Painful adjustment as Canadian and American economies get out of sync: Don Pittis
Plunging oil, fears for housing loom as Fed's Janet Yellen moves closer to interest hike
That wrenching sound is the economies of Canada and the United States tearing apart. Oil is plunging to recent lows. The loonie is heading to levels not seen in more than a decade.
Like plate tectonics at a continental fault line, a sudden divergence between the two economies always causes tremors. As the smaller partner in a long, close relationship, inevitably Canada feels it more.
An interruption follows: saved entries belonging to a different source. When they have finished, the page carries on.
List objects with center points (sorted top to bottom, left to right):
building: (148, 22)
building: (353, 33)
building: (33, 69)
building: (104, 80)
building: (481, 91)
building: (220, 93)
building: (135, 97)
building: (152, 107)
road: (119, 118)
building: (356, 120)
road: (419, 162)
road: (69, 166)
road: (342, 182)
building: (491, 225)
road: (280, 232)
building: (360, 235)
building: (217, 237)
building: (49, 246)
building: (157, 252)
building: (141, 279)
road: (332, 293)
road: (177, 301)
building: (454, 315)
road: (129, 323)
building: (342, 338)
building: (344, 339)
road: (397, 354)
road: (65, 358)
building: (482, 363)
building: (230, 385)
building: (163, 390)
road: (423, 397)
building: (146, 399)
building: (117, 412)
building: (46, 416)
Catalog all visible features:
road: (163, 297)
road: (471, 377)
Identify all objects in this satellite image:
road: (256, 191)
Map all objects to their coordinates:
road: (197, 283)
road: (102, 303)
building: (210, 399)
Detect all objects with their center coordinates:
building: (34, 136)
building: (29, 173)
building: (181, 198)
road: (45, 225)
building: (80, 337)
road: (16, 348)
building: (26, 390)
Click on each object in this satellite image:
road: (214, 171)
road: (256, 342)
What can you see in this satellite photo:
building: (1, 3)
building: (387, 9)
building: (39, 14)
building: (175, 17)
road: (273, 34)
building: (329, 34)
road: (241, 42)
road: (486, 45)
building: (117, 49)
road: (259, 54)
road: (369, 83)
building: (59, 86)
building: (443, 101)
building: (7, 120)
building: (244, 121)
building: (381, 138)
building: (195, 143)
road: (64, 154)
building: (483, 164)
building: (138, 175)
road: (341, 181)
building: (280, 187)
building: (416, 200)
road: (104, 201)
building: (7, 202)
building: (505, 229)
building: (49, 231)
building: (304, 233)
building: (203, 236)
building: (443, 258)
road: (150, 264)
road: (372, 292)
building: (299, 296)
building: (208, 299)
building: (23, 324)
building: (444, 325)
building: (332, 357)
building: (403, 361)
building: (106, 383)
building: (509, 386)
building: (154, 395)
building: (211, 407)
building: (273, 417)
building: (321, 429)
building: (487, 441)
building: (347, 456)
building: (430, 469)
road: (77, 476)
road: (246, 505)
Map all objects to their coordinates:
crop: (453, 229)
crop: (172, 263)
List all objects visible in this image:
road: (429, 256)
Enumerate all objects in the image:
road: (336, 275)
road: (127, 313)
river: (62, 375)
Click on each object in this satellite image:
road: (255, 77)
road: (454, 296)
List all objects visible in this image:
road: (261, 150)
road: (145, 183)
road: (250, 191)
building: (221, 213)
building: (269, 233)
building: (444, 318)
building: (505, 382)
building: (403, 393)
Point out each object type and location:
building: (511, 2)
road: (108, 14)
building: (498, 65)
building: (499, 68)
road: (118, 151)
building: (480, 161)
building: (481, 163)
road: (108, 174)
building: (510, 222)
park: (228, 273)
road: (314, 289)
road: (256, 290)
New recent records for our currency and commodities plus two sets of data out last week, jobs and trade, are a warning the shakeup could be bigger than usual.
- Canadian dollar falls to lowest level since 2004 as oil slips again
- Canada sheds 35,700 jobs in November, unemployment rate up to 7.1%
- Solid U.S. job gains make Fed likely to hike interest rates
It is easy to forget that only six years ago the shoe was on the other foot.
When Canada was strong
U.S. banks were still trembling. Some had crumbled. Unemployment was climbing. The property market was in disarray, as many Americans lost half the value of their home. Foreclosures and repossessions were peaking.
In Canada meanwhile, banks remained strong, backed by a federal government with balanced books. Consumer confidence was strong, too. Canadian housing was rising from peak to peak. The growing demand for commodities like copper, iron and oil meant resource-rich Canada was riding the wave of a commodities supercycle.
But now all that has changed.
The jobless rate in the U.S. has been falling. Last Friday's contrasting jobs numbers in the two countries only confirmed it. South of the border the rate is now a mere five per cent, almost as low as unemployment can go without causing a shortage of workers. In Canada meanwhile, job creation has stalled. Unemployment lingers above seven per cent.
Getting the wrong medicine
But joblessness is not the only place where the two economies are diverging. Federal Reserve chair Janet Yellen seems increasingly committed to an increase in interest rates to quell an economy approaching full capacity.
"I think the economy is on the road to recovery," Yellen said last week. "We're doing well."
Canada's speech from the throne took a very opposite line, warning of "challenging economic times."
At the heart of that economic difference is the collapse of Canada's biggest source of exports: our mineral resources. The tires on the commodities supercycle have burst. The U.S. produces commodities, too, but Canada makes far more than it can use or process.
In Canada this week, primary producers, especially those in the high-cost heavy oil sector, have been pummelled as oil hits new lows for the year. Almost no one thinks the Canadian oil economy will rebound soon. Multi-year projects started during last year's boom are still underway, but as each one winks out, they are not being replaced by new ones.
The U.S. has a much more industrial economy, takes our resources and processes them into high value consumer products. As we have seen in the past, turning cheap oil into expensive gasoline remains a very healthy business.
If it were just a matter of the United States pulling ahead and Canada catching up later as we saw in reverse in 2009, a divergence would not be so bad. But our two economies are so closely integrated that we feel the effect of economic medicine dolled out by the U.S. central bank even though our prognosis is quite different.
Next week's anticipated U.S. rate rise will wash across the border like a sedative being fed to a Canadian economy in danger of nodding off.
Divergence warning
Bank of Canada governor Stephen Poloz is obviously paying attention. In last week's Canadian Monetary Policy Report, our chief central banker actually made divergence in interest rates (interest "policy") the watch word.
"Policy divergence is expected to remain a prominent theme," he said.
This is something many economists have been looking ahead to for years. Despite attempts by the Bank of Canada to keep interest rates low, Canadian companies and mortgage lenders are already facing higher interest rates because our economy just isn't big enough to set commercial rates independently.
Rising rates and a weakening resource economy could spell bad news for a housing market that so many analysts have warned is overpriced.
The one bright spot is the fact that the falling Canadian dollar makes our exports to the United States a bargain. But even that silver cloud has a dark lining.
The prospect of higher U.S. interest rates is already making the U.S. dollar soar relative to other global currencies.
Here in Canada, we measure the loonie against the greenback and see a 25 per cent decline. But in global terms the Canadian dollar rises with the U.S. currency independent of what the economy here at home is doing.
And among recent economic statistics, that is where Canada and the U.S. economies remain firmly on the same track. Friday's balance of trade figures shows that both economies face trade deficits, and in both, exports are falling.